Apart from these issues, we are both happy with the outcome with our project and learned a lot about working with the Pi.
Given more time for the project, we would have liked to explore the opportunity to add more features based on hand gestures and perhaps voice commands. For example, we could look into drawing shapes with a different combination of gestures with the left hand as well. Currently, the left hand is solely detected to draw on the canvas; however, we could develop more interesting commands by varying the gestures as we did with the right hand. The addition of voice commands could add further complexity into the system and allow us to map commands in a more intuitive way. Voice commands could also provide an alternative for users that find it easier to change tools without navigating between the canvas view and toolbar view on the GUI.

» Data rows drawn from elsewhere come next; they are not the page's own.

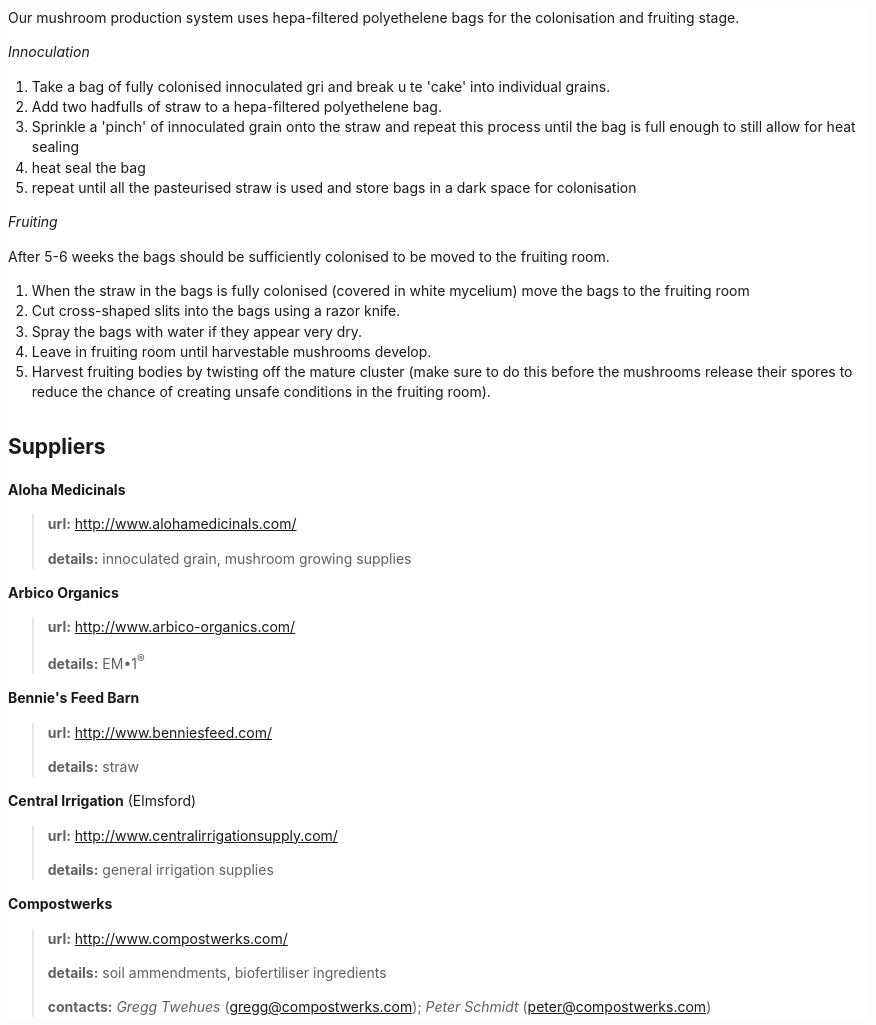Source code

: Our mushroom production system uses hepa-filtered polyethelene bags for the colonisation and fruiting stage.

*Innoculation*

 1. Take a bag of fully colonised innoculated gri and break u te 'cake' into individual grains.
 2. Add two hadfulls of straw to a hepa-filtered polyethelene bag.
 3. Sprinkle a 'pinch' of innoculated grain onto the  straw and repeat this process until the bag is full enough to still allow for heat sealing
 4. heat seal the bag
 5. repeat until all the pasteurised straw is used and store bags in a dark space for colonisation

*Fruiting*

After 5-6 weeks the bags should be sufficiently colonised to be moved to the fruiting room.

 1. When the straw in the bags is fully colonised (covered in white mycelium) move the bags to the fruiting room
 2. Cut cross-shaped slits into the bags using a razor knife.
 3. Spray the bags with water if they appear very dry.
 4. Leave in fruiting room until harvestable mushrooms develop.
 5. Harvest fruiting bodies by twisting off the mature cluster (make sure to do this before the mushrooms release their spores to reduce the chance of creating unsafe conditions in the fruiting room).

## Suppliers

**Aloha Medicinals**

 > **url:** http://www.alohamedicinals.com/
 >
 > **details:** innoculated grain, mushroom growing supplies

**Arbico Organics**

 > **url:** http://www.arbico-organics.com/
 >
 > **details:** EM•1<sup>®</sup>

**Bennie's Feed Barn**

 > **url:** http://www.benniesfeed.com/
 >
 > **details:** straw

**Central Irrigation** (Elmsford)

 > **url:** http://www.centralirrigationsupply.com/
 >
 > **details:** general irrigation supplies

**Compostwerks**

 > **url:** http://www.compostwerks.com/
 >
 > **details:** soil ammendments, biofertiliser ingredients
 >
 > **contacts:** *Gregg Twehues* (gregg@compostwerks.com); *Peter Schmidt* (peter@compostwerks.com)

The overall budget for the project is $80. The Raspberry Pi and monitor amount to a cost of $0 as they were provided in lab or would have been provided in lab. The webcam c920 costs $80, which is the only cost for the project.
Albert worked on developing the computer vision logic to detect the users' hands. Stephanie worked on designed the GUI and ensuring that the buttons and logic mapped to the correct commands. We both worked on integrating the two parts with multiprocessing and threading as well as testing the system on the Pi. We worked together to come up with intuitive designs and hand gestures so that the user would be able to navigate the system. We both worked on completing the website report together.
We referenced a PyQt5 Tutorial to gain a basic understanding of how to build a GUI using the library. All icons used in the GUI and on the website are from www.flaticon.com. They are made by Freepik, monkik, Pixel perfect, Roundicons, and Those Icons. To create the color wheel, the StackOverflow post is referenced. For the website, we referenced Bootstrap examples.
To create the GUI, we researched various methods for hand detection. We looked into a neural network model called OpenPose created by CMU. For the idea of using a skin histogram, we referenced a tutorial called Skin Detection Using OpenCV. When attempting manual thresholding for background segmentation, we referenced a software written using OpenCV in C++ called Handy, hand detection with OpenCV. For help with contour and defect detection, we referenced both the previous tutorial and a tutorial called Real-time Finger Detection. For improving performance of the CV pipeline on the Pi, we referenced the tutorial Increasing Raspberry Pi FPS with Python and OpenCV.
Lastly, we would like to thank Professor Joseph Skovira and the ECE 5725 Spring 2020 course staff for their feedback throughout the project development.
The code is located at the public Github repository.